■ Your goal
Look in the listing below for the line that has "micrograph of adenocarcinoma", then return it and each following line up to and including the one with "of unremarkable liver", exactly and without pictures.
***** Provided data *****
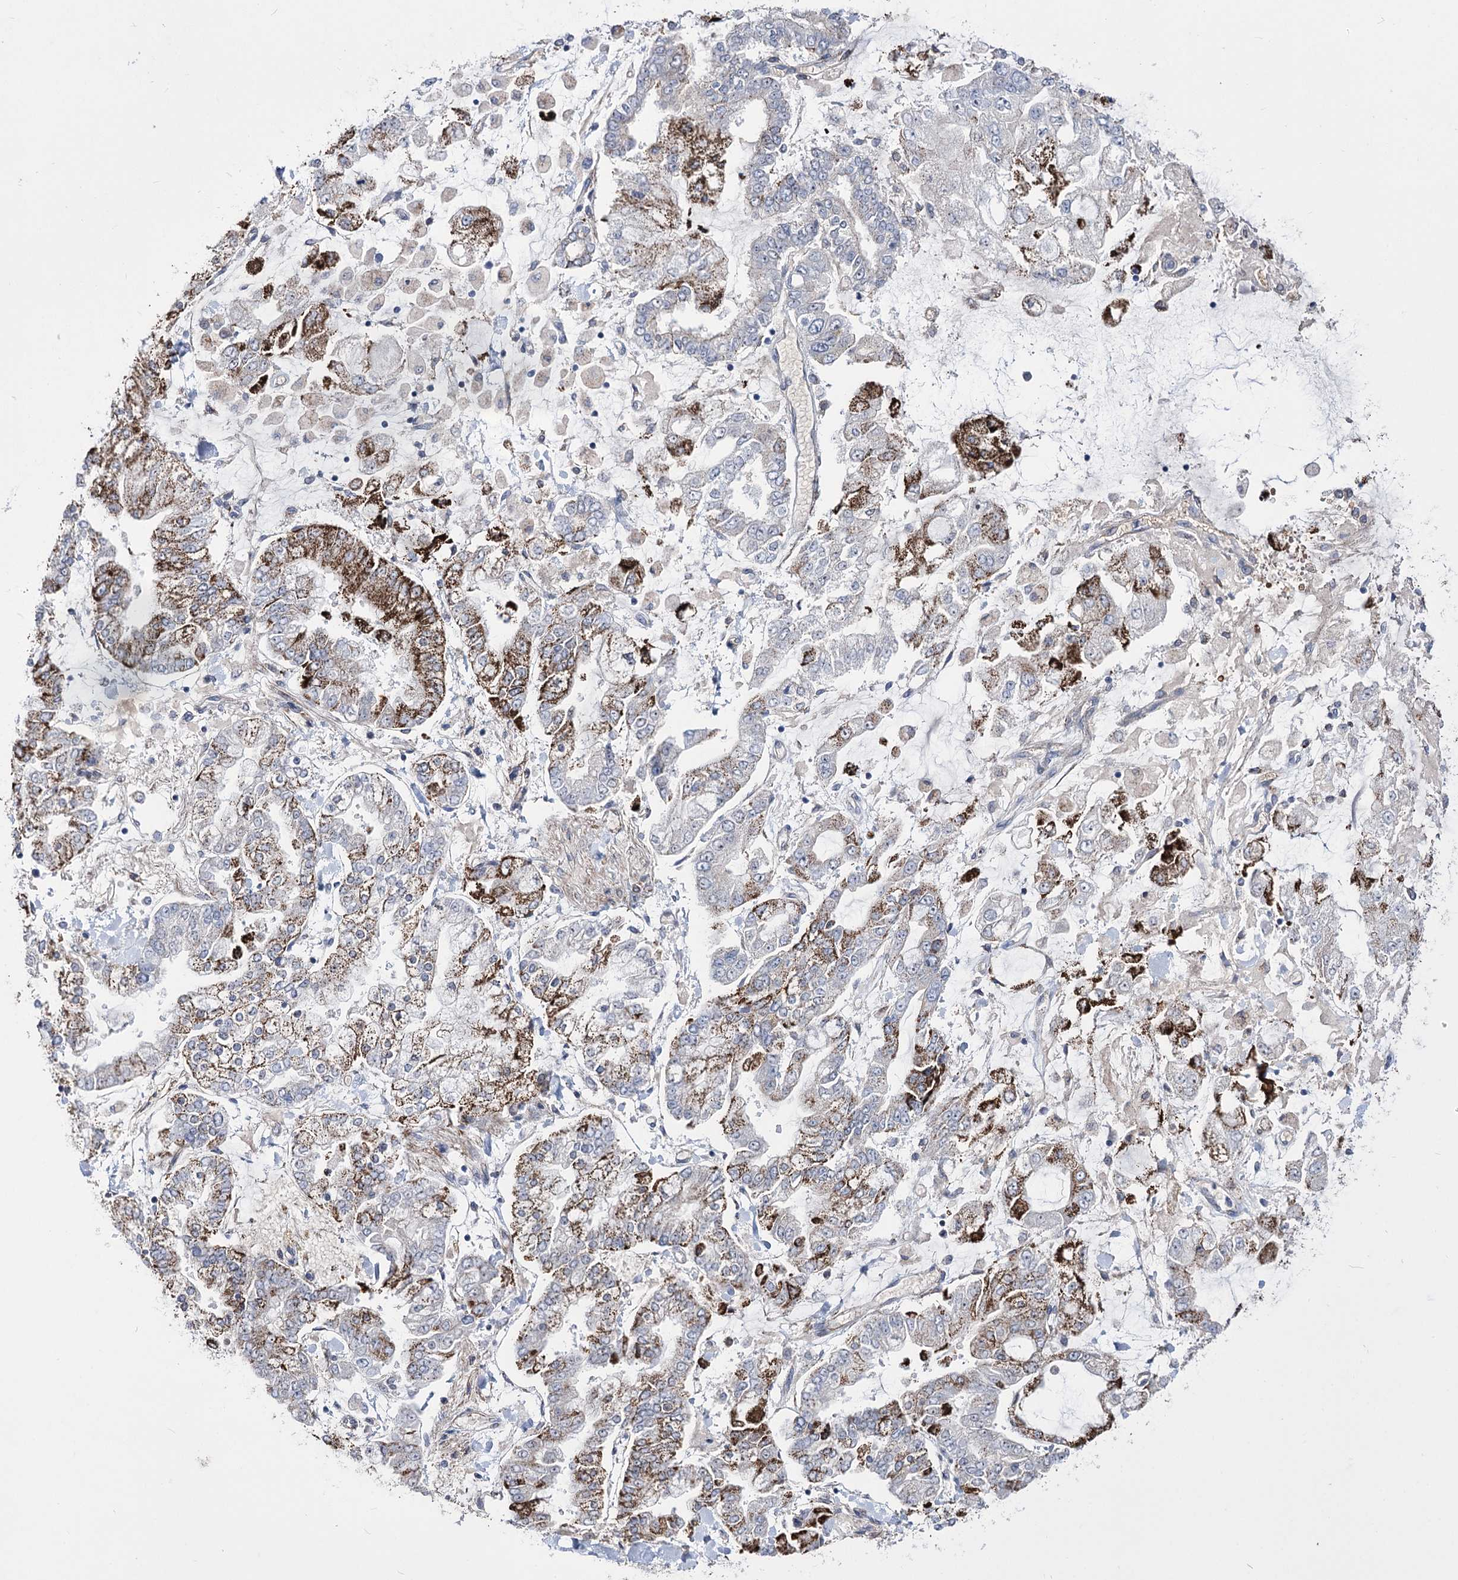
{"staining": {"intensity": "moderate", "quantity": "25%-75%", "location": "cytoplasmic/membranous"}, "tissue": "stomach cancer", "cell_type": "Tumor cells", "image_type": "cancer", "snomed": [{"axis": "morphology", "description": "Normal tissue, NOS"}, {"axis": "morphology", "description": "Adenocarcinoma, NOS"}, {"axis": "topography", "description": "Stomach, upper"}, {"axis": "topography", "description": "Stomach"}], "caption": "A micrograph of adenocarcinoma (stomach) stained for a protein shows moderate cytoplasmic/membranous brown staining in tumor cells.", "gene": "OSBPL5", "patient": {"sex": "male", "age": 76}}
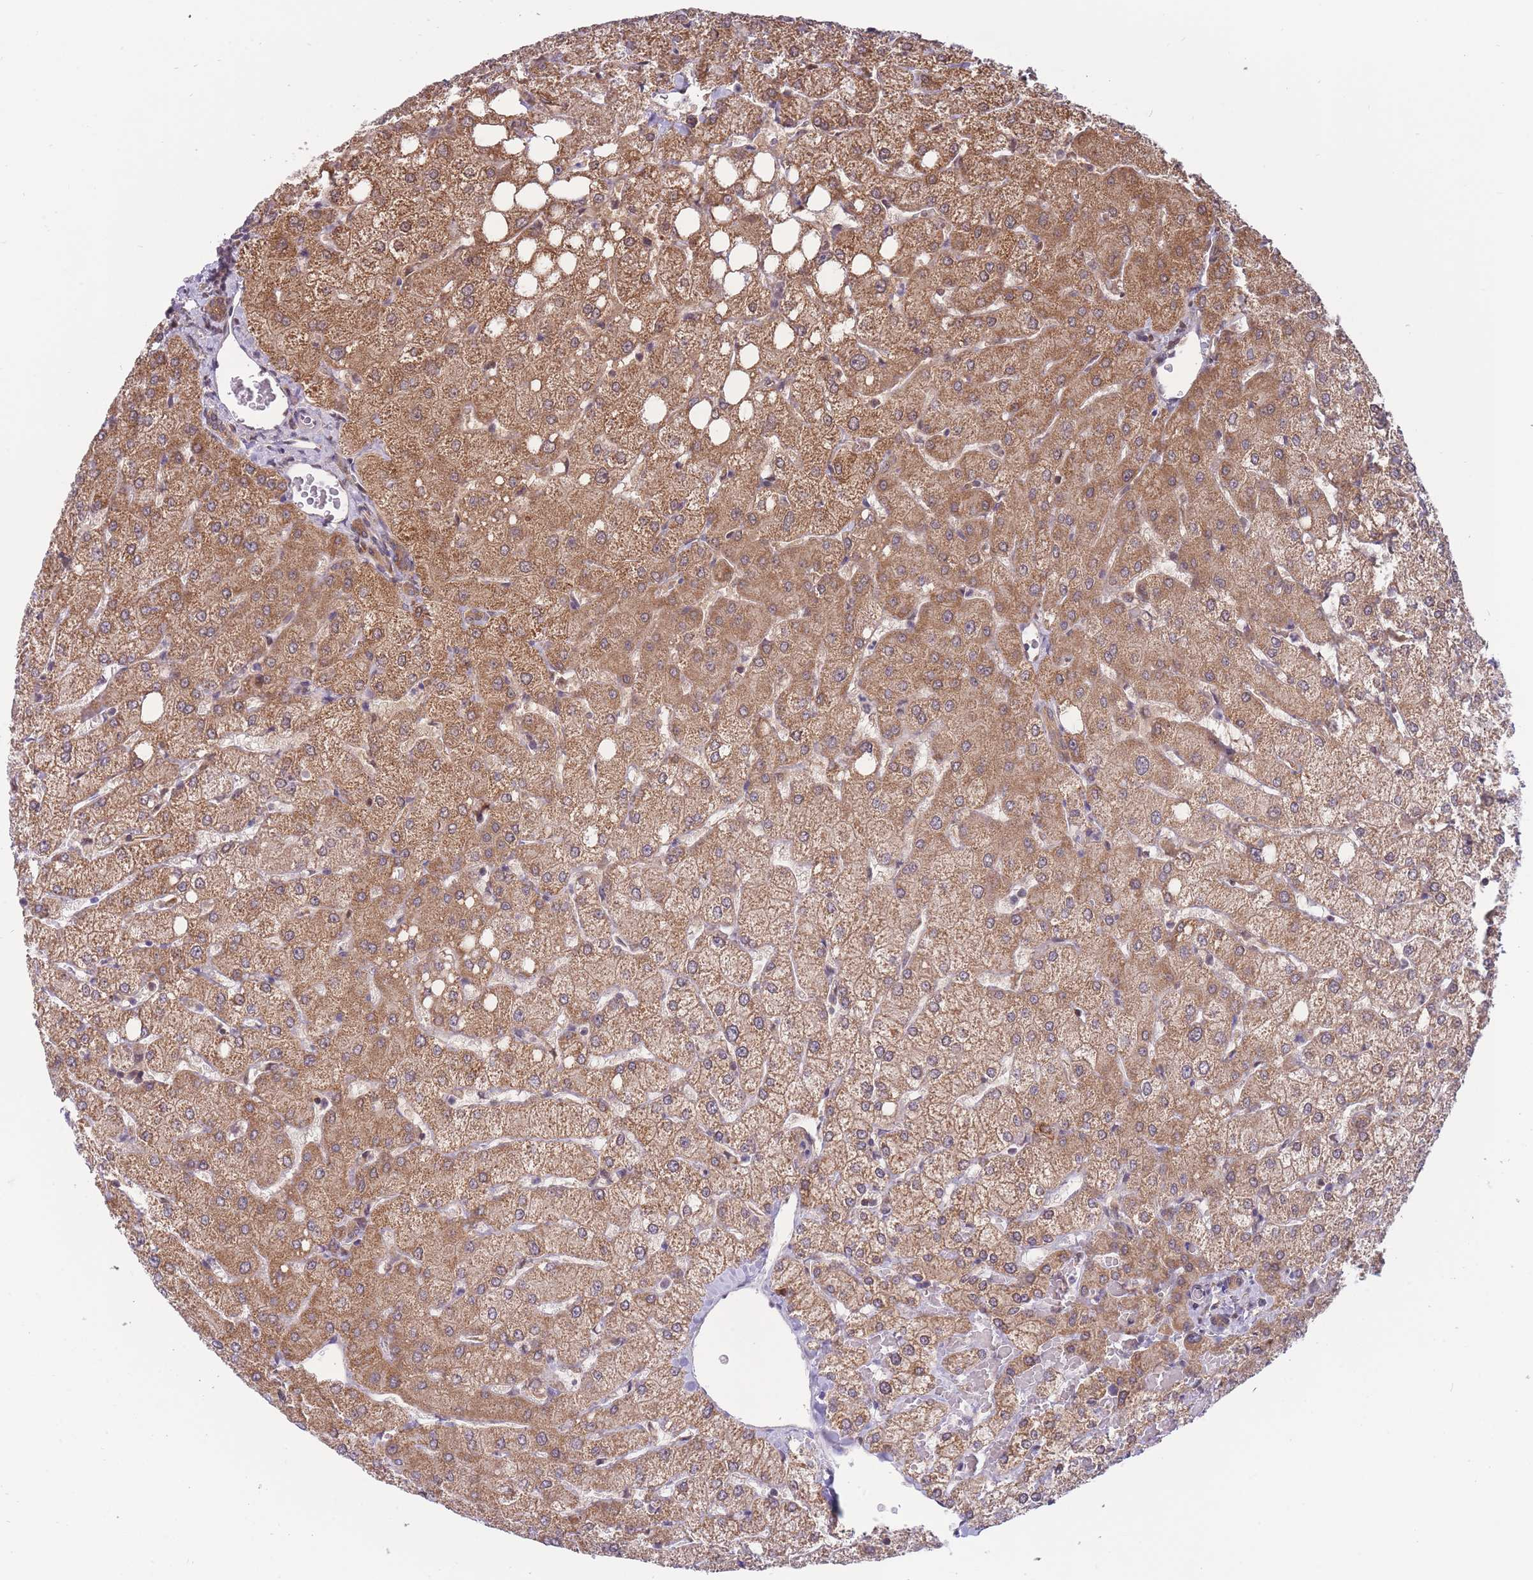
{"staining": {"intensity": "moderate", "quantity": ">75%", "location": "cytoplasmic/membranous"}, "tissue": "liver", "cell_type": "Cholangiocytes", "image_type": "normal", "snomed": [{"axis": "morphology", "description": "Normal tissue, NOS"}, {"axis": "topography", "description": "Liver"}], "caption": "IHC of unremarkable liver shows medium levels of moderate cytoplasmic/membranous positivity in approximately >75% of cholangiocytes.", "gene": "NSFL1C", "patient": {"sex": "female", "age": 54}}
*****
***** Provided data *****
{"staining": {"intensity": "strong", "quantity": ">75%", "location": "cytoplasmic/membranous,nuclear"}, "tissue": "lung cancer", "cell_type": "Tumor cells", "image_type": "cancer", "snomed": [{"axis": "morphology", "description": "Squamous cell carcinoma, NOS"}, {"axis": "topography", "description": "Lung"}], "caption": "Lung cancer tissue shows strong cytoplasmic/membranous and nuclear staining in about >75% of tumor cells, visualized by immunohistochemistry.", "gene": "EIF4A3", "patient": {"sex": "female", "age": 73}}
*****
■ Solution below
{"staining": {"intensity": "moderate", "quantity": "25%-75%", "location": "cytoplasmic/membranous"}, "tissue": "stomach cancer", "cell_type": "Tumor cells", "image_type": "cancer", "snomed": [{"axis": "morphology", "description": "Normal tissue, NOS"}, {"axis": "morphology", "description": "Adenocarcinoma, NOS"}, {"axis": "topography", "description": "Stomach, upper"}, {"axis": "topography", "description": "Stomach"}], "caption": "A micrograph of adenocarcinoma (stomach) stained for a protein shows moderate cytoplasmic/membranous brown staining in tumor cells.", "gene": "OSBPL5", "patient": {"sex": "male", "age": 76}}
{"staining": {"intensity": "moderate", "quantity": ">75%", "location": "cytoplasmic/membranous"}, "tissue": "liver", "cell_type": "Cholangiocytes", "image_type": "normal", "snomed": [{"axis": "morphology", "description": "Normal tissue, NOS"}, {"axis": "topography", "description": "Liver"}], "caption": "IHC of unremarkable liver shows medium levels of moderate cytoplasmic/membranous positivity in approximately >75% of cholangiocytes.", "gene": "NSFL1C", "patient": {"sex": "female", "age": 54}}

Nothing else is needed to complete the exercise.